Em 1711, porém, foi esta afronta vingada por D. João Manuel, conde D'Atalaia, que depois de um curto mas rigoroso cerco, tomadas as obras de defesas exteriores, e aberta uma brecha na muralha, fez render a praça por capitulação em 15 de Abril, ficando a guarnição castelhana prisioneira. Em 1762 rebentou a guerra entre a Espanha e a Inglaterra, por causa do Pacto da Família. Portugal não cedeu às intimações de Castela e de França, e tomou o partido da Grã-Bretanha, pelo que a Espanha nos declarou guerra em 15 de Junho.
O general Castelhano marquês de Sarria invadiu com um poderoso exército a província de Trás-os-Montes, devastando-a, saqueando-a, e tornando-se senhor de quase toda, e marchando sobre o Porto. Enquanto a cidade esteve no domínio castelhano sofreu infinitas vexações. O Duque de Lafões foi nomeado general em chefe; o marechal-general conde de Lippe chefe do estado maior, e os castelhanos foram derrotados em várias batalhas, até que em 10 de Fevereiro de 1763 se assinou a paz entre Portugal, Espanha, França e Inglaterra.
Miranda ia caindo em grande decadência, e tudo concorria para a reduzir a uma povoação insignificante. Na grande luta que o país sustentou no princípio do século XIX contra o poder de Espanha da França, que pretendiam avassalar e dividi-lo pelo célebre Tratado de Fontainebleau de 27 de Outubro de 1807, Miranda e toda a província de Trás-os-Montes foram vítimas de invasões avassaladoras dos Castelhanos e dos Francesas, e também glorioso teatro de heróico esforço, que secundando o grito da independência levantado em outras terras do reino, que tanto contribuiu para libertar o país dos seus opressores.
Miranda não só perdeu a sede do bispado, como a comarca, pois o julgado de Miranda pertenceu muitos anos à comarca de Mogadouro, e só em 1855 é que tornou a ser cabeça de comarca.

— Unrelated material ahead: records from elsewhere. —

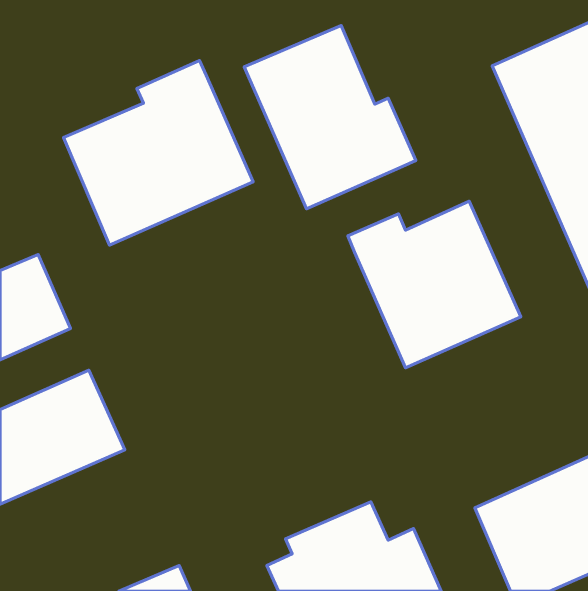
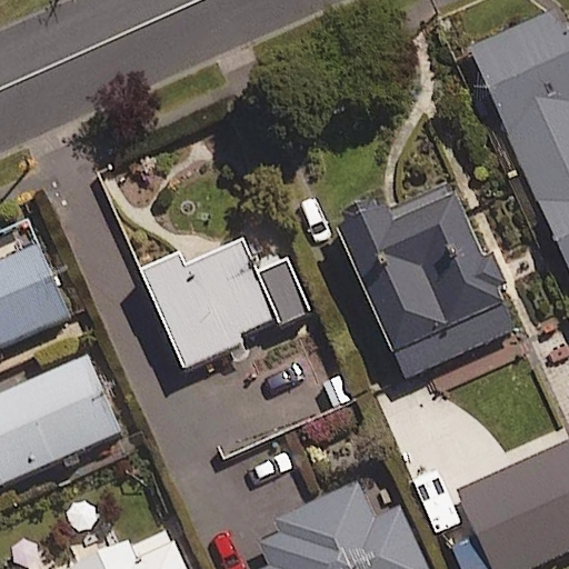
building: [244,26,416,209] -> none
building: [64,60,253,245] -> none
building: none -> [139,241,276,361]

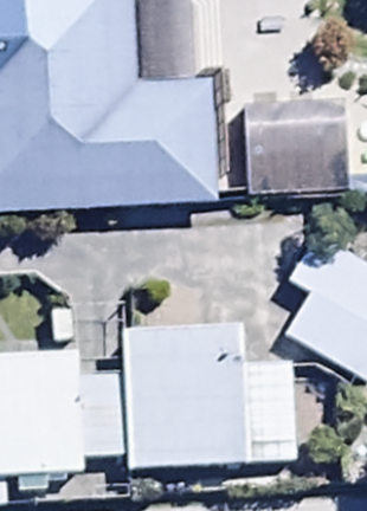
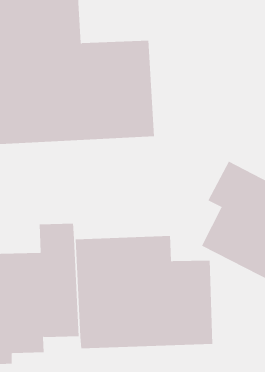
building: [245,115,348,194] -> none

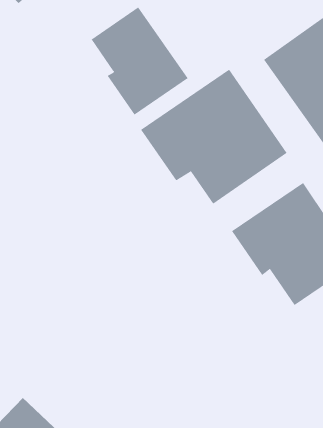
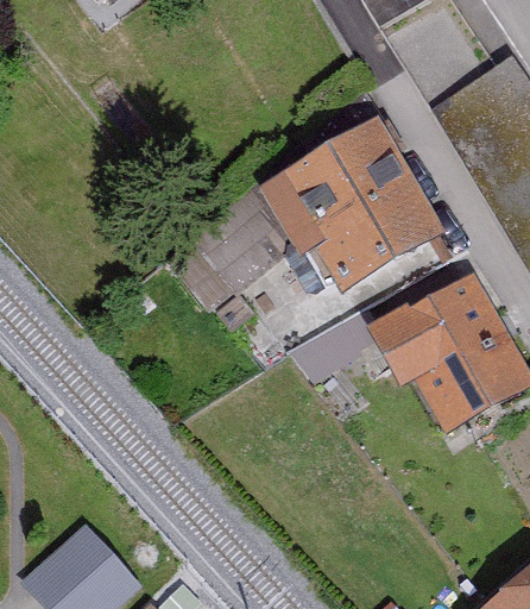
building: [91,6,189,116] -> none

A antiga correição de Miranda compreendia duas cidades Miranda e Bragança, seis vilas e três concelhos.
No dia 8 de maio de 1762 foi esta cidade vítima de uma horrorosa catástrofe, uma explosão de 1.500 Arrobas de pólvora que derrubou o castelo e muitas casas, ficando sepultadas nas ruínas perto de 400 pessoas.
Ignora-se se a explosão foi acidental ou de propósito, mas é tradição em Miranda que o governador do castelo, comprado pelos Espanhóis, lançara fogo ao paiol da pólvora, e que depois da explosão fora visto fora das muralhas, em direcção do campo inimigo.
A única igreja paroquial da cidade, é o templo de N. Sra. da Assunção, ou de Santa Maria Maior, que fica situado na parte meridional da cidade, em sítio sobranceiro ao rio Douro. É um templo de três naves, fundado por D. João III para servir de catedral, e que durante quase dois séculos gozou dessa honra. Lançou-se-lhe a primeira pedra em 24 de Maio de 1552. Na frente tem um espaçoso adro, que acompanha também pelo lado Oriental. A arquitectura, ainda que pesada, é majestosa interiormente, e em cada lado do frontispício tem uma torre maciça de cantaria, assim como é todo o edifício. No interior é de uma grande elegância e riqueza.
É admirável o labirinto das arcarias e pilares que lhe sustentam a abóbada, e os seus doze altares com primorosas obras de talha, adornados de belos quadros a óleo em tela e em madeira. O altar-mor é ainda digno de menção, porque contém 56 imagens a pinturas de santos, parte das quais são de grande mérito artístico. As cadeiras dos cónegos, apesar de já muito danifìcadas, são também de notável magnificência.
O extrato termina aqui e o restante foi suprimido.